Released 18 May 2012
Director Radu Mihaileanu
Starring Leila Bekhti, Hafsia Herzi, Saleh Bakri, Biyouna
Writer(s) Alain-Michel Blanc, Radu Mihaileanu
Producer(s) Radu Mihaileanu
Origin France
Running Time 135 minutes
Genre Comedy, drama
Rating TBC

Could flow better.

It is a sad but obvious truth that some films can be lost in translation. This isn't their fault – often it is simply a matter of being aimed at a market driven by a specific country or culture. While The Source boasts a universally common message of promoting gender equality, its approach as a comedy can sometimes result in the movie feeling clunky and elongated.

Set in the backdrop of a poor North African village, The Source centres on the women who become tiresome of having to do all the work while their lazy husbands idly sit, watch and take advantage of the drought that is starving the landscape. The men believe their Islamic heritage grants them the power in the household but, sparked by the continuing miscarriages that has robbed the community of new life, young wife Leila tries to inspire her fellow women to fight for assistance in the rather mundane chore of attaining water from the only well that lies beyond the hills. Ingrained in their struggle is a yearning for respect.

Somewhat comically, the heroines decide to go on strike, unleashing a drought of their own on their other halves – sex.
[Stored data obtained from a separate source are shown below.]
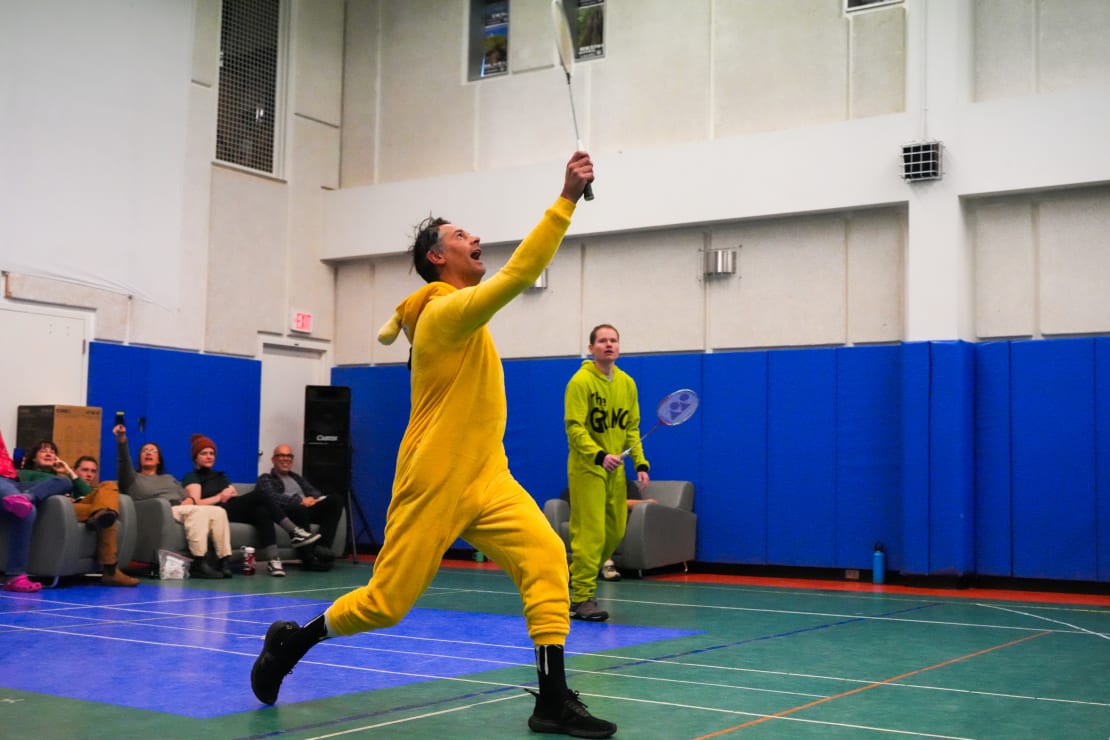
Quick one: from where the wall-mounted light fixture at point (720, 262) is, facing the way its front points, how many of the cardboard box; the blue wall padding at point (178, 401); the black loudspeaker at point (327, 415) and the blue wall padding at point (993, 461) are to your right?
3

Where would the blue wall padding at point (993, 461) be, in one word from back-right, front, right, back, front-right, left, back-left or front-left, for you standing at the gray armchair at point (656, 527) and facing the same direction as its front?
back-left

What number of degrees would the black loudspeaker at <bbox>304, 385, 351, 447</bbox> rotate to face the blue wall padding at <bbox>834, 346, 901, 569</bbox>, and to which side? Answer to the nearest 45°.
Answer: approximately 45° to its left

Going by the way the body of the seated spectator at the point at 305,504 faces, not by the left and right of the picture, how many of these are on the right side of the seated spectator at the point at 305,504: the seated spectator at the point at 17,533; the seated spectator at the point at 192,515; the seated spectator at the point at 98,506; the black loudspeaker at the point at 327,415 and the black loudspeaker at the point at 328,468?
3

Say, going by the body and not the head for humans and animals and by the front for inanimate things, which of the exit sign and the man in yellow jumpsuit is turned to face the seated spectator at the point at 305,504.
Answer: the exit sign

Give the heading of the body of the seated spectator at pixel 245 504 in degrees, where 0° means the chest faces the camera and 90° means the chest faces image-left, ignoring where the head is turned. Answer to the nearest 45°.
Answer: approximately 315°

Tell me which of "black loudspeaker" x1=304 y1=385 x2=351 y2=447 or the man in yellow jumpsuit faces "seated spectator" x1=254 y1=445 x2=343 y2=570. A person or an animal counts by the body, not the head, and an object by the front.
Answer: the black loudspeaker

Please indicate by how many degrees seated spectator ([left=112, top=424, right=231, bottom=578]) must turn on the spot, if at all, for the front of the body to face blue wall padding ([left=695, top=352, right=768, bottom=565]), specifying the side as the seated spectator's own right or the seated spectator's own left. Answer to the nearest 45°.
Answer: approximately 45° to the seated spectator's own left
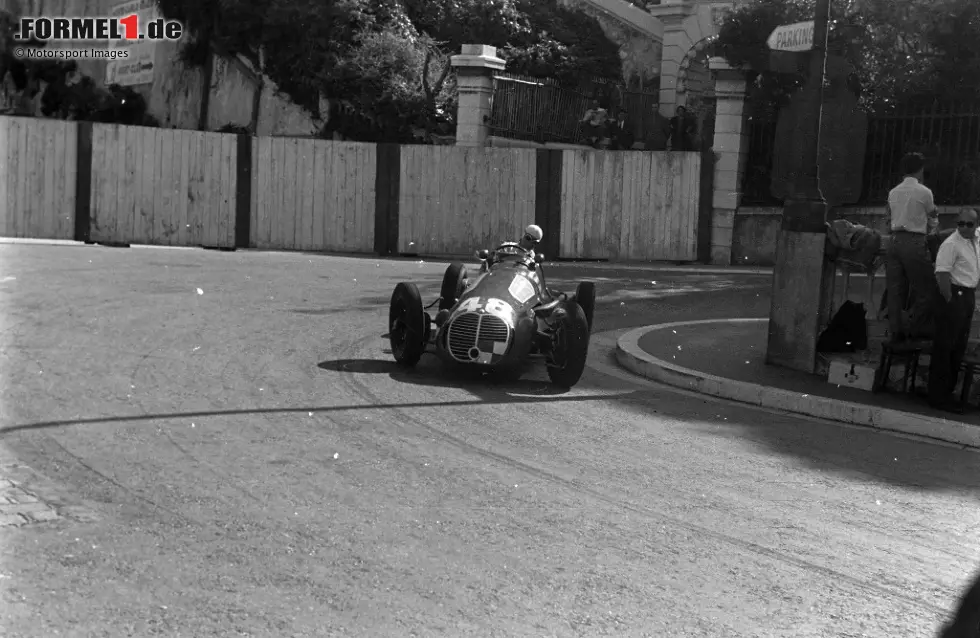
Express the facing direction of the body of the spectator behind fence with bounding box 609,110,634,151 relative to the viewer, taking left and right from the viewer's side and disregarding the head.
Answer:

This does not go down too well with the majority of the traditionally single-minded men but as their movement gathers momentum, and with the help of Leila's husband Sami, the only educated male, their chances of success become a distinct possibility.

As a drama, this story has merits in discovering female empowerment in the Arab world. Overall, the acting cannot be faulted as most of the characters add a unique slant at the varying levels of feminism and, conversely, religious conventionalism. However, as a marketed comedy the tale is utterly lost on me. Humour is evidently attempted through the power of song but its overuse is frankly irritating.

Moreover, the ample and frequently pointless subplots accumulate in a manner that ensures the film is about half an hour too long. The Source is undoubtedly intriguing, especially for the subject matter in question, and there are several aspects of it that make it a worthwhile watch. Unfortunately, it just hasn't been pieced together succinctly enough.